Quality Assurance/Regulatory Affair - Medical Device / Pharma

Job Description:

• Experience to prepare and review the documentation required for the ISO 9001:2015, EN ISO 13485: 2016, Quality management System, WHO-GMP, EU MDR 2017/745, IMDR 2017.
• Knowledge and preparing documents such as Quality Manual, Site Master File, SOP’s, Change Control, Deviation, CAPA, Incident, and Customer complaint, Management Review Meeting, pdate Harmonized Standards, Internal Quality Audits, Audit calendar, Audit plan, List of Quality Records, Distribution of documents, PMS and PMCF.
• Preparing and reviewing the Technical Master File (TMF) and Design File for CE Submission accordance with regulatory guidelines.
• Exposure of various countries regulatory such as a African Countires, Latin America, Europe, Maintain compliance with the ROW market. and etc.
• Reviewed the Calibration and Process Validation activity; authorize to maintain DQ, IQ, OQ and PQ of Various instruments.
• Preparing Annual product review report.
• Prepare checklist for the warehouse and vendor audit as per the ISO 13485 standard.
• Submission of license variations and renewals within strict deadlines;
• Prepare the specifications of testing of raw material, In-process Material, Packing Material and Finished Products.
• Monitor and trend key quality objectives of all departments.
• Maintenance of IQA documents with its report and evidence.
• Knowledge and prepare about MRM (Management Review Meeting)
• Maintaining External Audit Documents and compiling its evidence.
• Reviewing and maintaining Artwork, Pack insert and labels.

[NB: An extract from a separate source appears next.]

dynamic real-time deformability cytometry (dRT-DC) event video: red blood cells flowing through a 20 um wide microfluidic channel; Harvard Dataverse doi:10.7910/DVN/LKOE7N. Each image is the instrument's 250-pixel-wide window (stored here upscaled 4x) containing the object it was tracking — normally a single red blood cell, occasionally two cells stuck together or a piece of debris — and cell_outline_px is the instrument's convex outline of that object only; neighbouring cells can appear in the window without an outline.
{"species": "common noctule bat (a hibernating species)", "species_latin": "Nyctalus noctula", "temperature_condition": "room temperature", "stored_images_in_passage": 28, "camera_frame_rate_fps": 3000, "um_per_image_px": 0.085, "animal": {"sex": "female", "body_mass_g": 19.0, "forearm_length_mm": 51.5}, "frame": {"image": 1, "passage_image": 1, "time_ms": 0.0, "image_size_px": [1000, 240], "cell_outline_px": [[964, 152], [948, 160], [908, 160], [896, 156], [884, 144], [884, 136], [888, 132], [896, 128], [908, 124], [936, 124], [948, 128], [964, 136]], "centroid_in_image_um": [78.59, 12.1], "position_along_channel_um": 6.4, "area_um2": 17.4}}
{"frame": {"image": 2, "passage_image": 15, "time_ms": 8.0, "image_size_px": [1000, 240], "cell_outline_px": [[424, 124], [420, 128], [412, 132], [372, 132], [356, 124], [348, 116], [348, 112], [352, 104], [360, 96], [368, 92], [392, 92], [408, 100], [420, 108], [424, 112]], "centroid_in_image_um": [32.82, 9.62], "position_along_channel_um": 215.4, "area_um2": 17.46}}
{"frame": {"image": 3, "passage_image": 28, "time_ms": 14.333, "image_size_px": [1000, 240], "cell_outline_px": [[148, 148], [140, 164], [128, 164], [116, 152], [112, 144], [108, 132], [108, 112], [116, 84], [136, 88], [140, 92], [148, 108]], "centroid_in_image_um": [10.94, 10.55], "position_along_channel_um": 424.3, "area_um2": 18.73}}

• Maintain and update Post marketing surveillance reports. Knowledge about
• Coordinate with R&D and manufacturing to develop validation protocol for production process and generating the final report.
• Review all data prior to submission to regulatory agencies, focusing on CE regulatory submissions.
• Support team leader to respond to queries of regulatory authorities and external audits.